____ AVAILABLE DATA

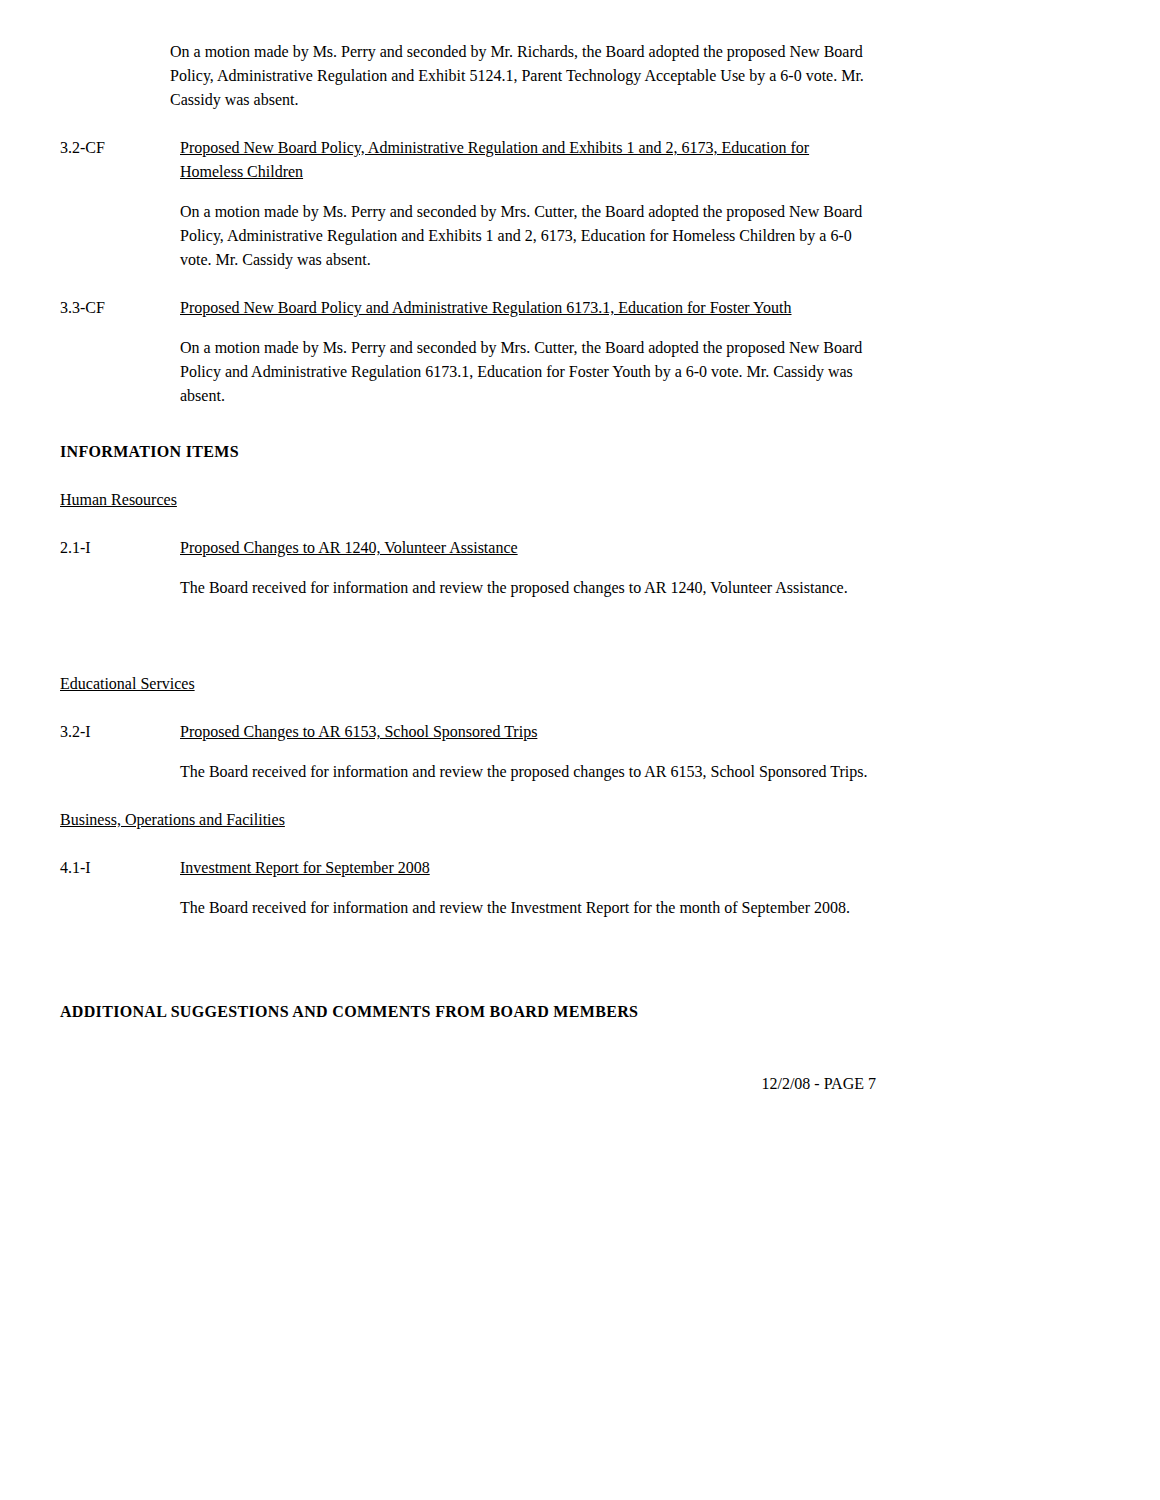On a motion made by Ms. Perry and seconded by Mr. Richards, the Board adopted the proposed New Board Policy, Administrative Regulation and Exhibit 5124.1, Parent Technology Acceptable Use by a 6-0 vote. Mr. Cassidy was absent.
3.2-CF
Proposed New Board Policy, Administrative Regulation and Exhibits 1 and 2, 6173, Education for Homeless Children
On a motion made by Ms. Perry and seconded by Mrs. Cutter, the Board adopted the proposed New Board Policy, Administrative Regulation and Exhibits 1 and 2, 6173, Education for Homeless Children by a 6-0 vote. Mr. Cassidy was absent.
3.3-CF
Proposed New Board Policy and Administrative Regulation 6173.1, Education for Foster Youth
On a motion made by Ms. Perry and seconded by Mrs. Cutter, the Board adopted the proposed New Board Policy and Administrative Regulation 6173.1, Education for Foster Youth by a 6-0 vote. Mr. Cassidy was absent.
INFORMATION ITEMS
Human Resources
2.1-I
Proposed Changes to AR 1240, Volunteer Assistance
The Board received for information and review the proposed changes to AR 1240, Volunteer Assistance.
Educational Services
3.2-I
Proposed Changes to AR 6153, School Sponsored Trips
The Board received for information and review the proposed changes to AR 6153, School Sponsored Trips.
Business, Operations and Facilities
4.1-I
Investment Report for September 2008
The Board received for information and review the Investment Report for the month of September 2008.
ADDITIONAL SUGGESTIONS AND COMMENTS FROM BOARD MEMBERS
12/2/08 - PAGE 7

________
____ AVAILABLE DATA

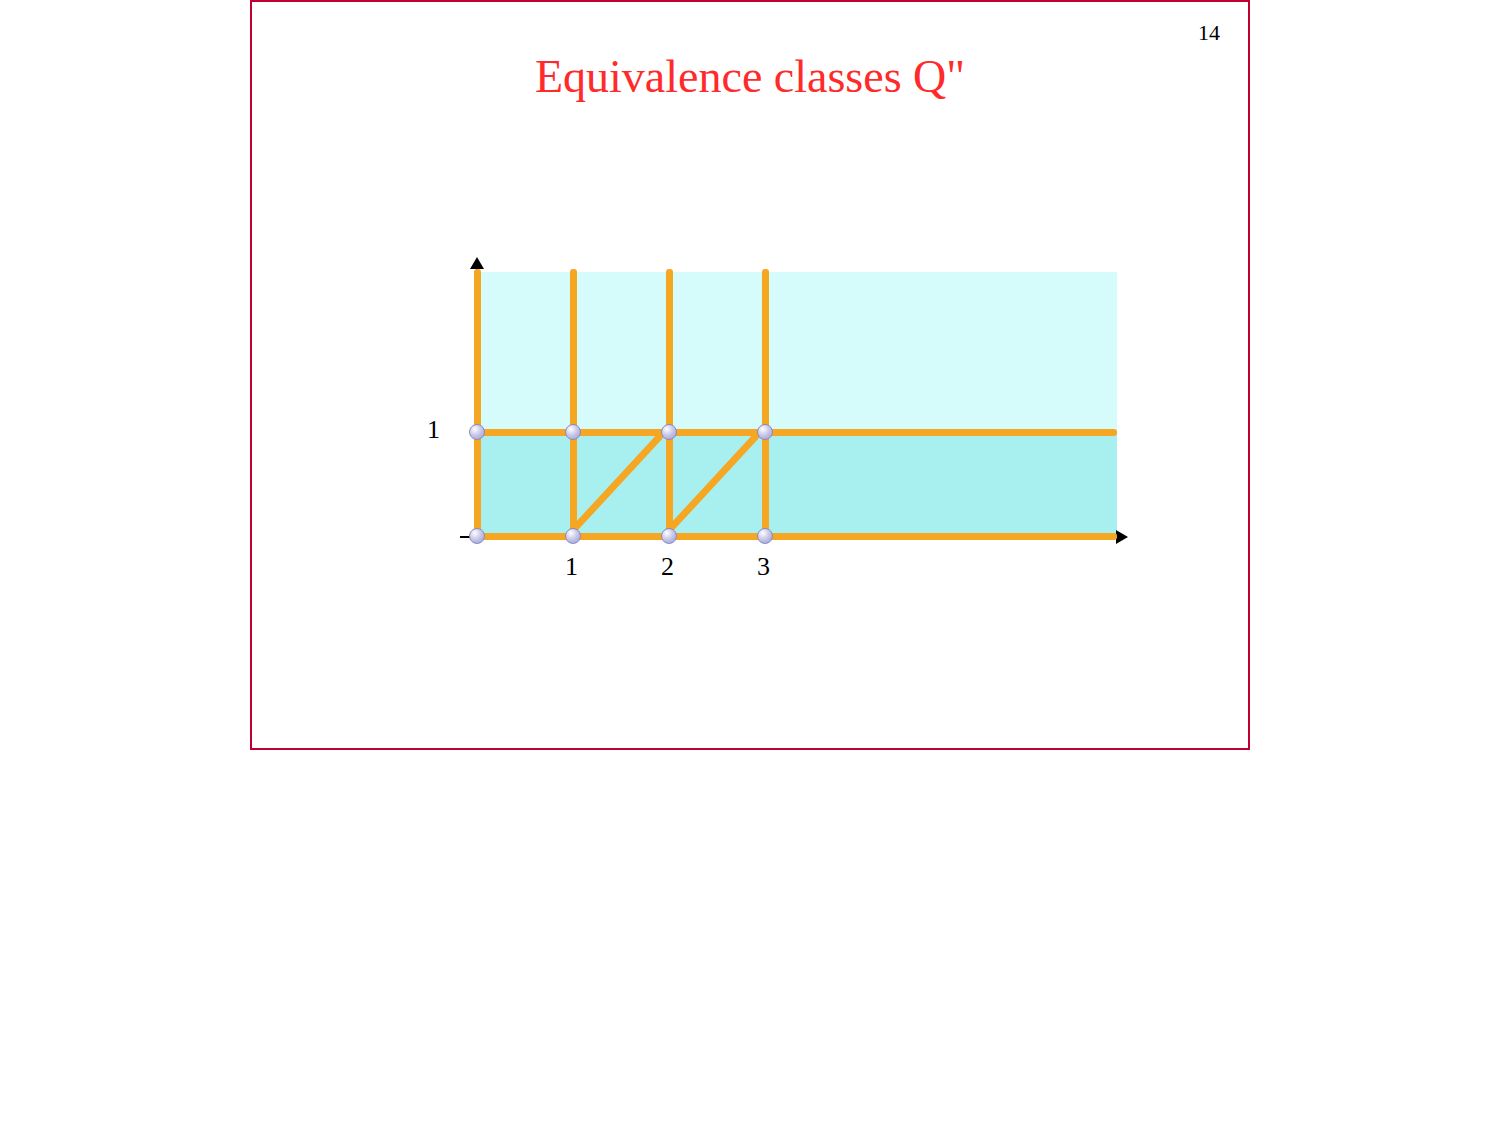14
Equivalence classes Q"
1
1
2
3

________

From the entries above, select each line containing the string "Investment".

TASK OUTPUT:
Investment Report for September 2008
The Board received for information and review the Investment Report for the month of September 2008.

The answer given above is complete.